Makes sense, right? Good tactics? Bill Clinton certainly thought so, which is why he tried to broker a deal to get the undeniably weaker of the two, Meek, to do the gentlemanly thing and depart the race. Allegedly there were promises of a good DC job for Meek in return for giving up on a dream that has no chance of being realised anyway.

But while politics is about tactics, politicians are often more about ego. Ergo, Meek refused. Meek, indeed.

Madness. Meek must know that by refusing a deal he boosts Rubio immeasurably, when having Crist in the seat would do far more to prevent the Republicans blocking Obama’s legislative programme in the next two years.

Maybe two years ago, in the giddy rush of “Yes we can”, principle could come first. But Obama’s approval ratings are plummeting, and the prognosis for the next two years isn’t good. What a shame Meek couldn’t act tactically, just this once.

Not that I’m suggesting he should have actively campaigned for his opponent. Supporting another party above your own. That would be absurd, certainly not acceptable behaviour for, say, Labour’s mayoral candidate for 2012.

Oh, but wait. Apparently that’s exactly the sort of behaviour one can expect from Ken Livingstone, who was spotted on the stump for new Tower Hamlets mayor Lutfur Rahman last week – despite the presence of one Helal Abbas, Labour’s candidate.

Yes, politicians should be pragmatic and tactical. But while Mr Meek doing the gracious thing would have had a purpose, Livingstone’s support of a Respect-backed politician had no such point.

It’s ironic to think, then, that tactical “anyone but Ken” voting was so key in Boris’ victory last time.

What LBJ could tell the Lib Dems about tuition fees

I interviewed a teenage Liberal Democrat activist in February, for a piece on youth apathy.

He told me that when out canvassing, the party’s stance on university fees was a real vote winner. It set them apart; it suggested they were fighting the students’ corner.

Now let’s recall what was said by Nick Clegg before the election:

“The Liberal Democrats are different. Not only will we oppose any raising of the cap, we will scrap tuition fees for good, including for part-time students.

“Students can make the difference in countless seats in this election. Use your vote to block those unfair tuition fees and get them scrapped once and for all.”

“Only the Liberal Democrats are committed to scrapping tuitions fees altogether and oppose any attempt to raise them.”

“Despite the huge financial strain fees already place on Britain’s young people, it is clear both Labour and the Conservatives want to lift the cap on fees. If fees rise to £7,000 a year, as many rumours suggest they would, within five years some students will be leaving university up to £44,000 in debt. That would be a disaster.”

Lovely words from the deputy prime minister there. All the lovelier for the news that, as the BBC reports:

“Lord Browne’s review is expected to recommend scrapping the upper limit on tuition fees in England.”

It was always unlikely that the costs of university education would survive unchanged as the Government seeks to cut costs.
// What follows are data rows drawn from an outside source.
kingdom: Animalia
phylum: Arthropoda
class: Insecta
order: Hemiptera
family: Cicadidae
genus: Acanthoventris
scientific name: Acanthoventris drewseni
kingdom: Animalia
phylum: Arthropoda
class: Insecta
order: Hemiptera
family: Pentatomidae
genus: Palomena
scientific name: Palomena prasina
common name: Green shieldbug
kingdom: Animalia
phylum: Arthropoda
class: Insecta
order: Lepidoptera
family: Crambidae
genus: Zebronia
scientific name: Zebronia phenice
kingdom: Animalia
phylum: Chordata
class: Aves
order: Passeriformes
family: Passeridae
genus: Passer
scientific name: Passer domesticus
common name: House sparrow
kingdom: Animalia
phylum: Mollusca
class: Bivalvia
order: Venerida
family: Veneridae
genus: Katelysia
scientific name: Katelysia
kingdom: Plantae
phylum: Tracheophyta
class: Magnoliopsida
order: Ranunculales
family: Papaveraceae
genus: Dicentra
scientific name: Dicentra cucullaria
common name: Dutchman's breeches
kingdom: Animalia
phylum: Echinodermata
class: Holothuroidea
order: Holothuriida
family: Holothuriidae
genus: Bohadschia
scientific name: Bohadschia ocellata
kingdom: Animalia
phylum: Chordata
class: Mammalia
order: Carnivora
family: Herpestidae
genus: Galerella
Before the election, it became increasingly clear that this was a possibility under whoever got in – Labour or the Conservatives.

But it was a major plank of Lib Dem policy agenda before the election. They campaigned on it, they threw mud at their opponents on it.

Sure, they don’t seem too happy about going back on their promise. Plenty have promised to rebel, and it’s likely any rise will happen without a fight from the party faithful.

But it will probably be a fight for nothing. Clegg is in the coalition, and however bitter this defeat is it’s unlikely he’ll be willing to sacrifice his position to prevent it.

When Lyndon Johnson signed the Civil Rights Act, the Democrat president is said to have sighed:

“There goes the South for a generation.”

With this reversal (for it can only be called that), how many generations of the “yoof vote” will the Lib Dems be kissing goodbye to?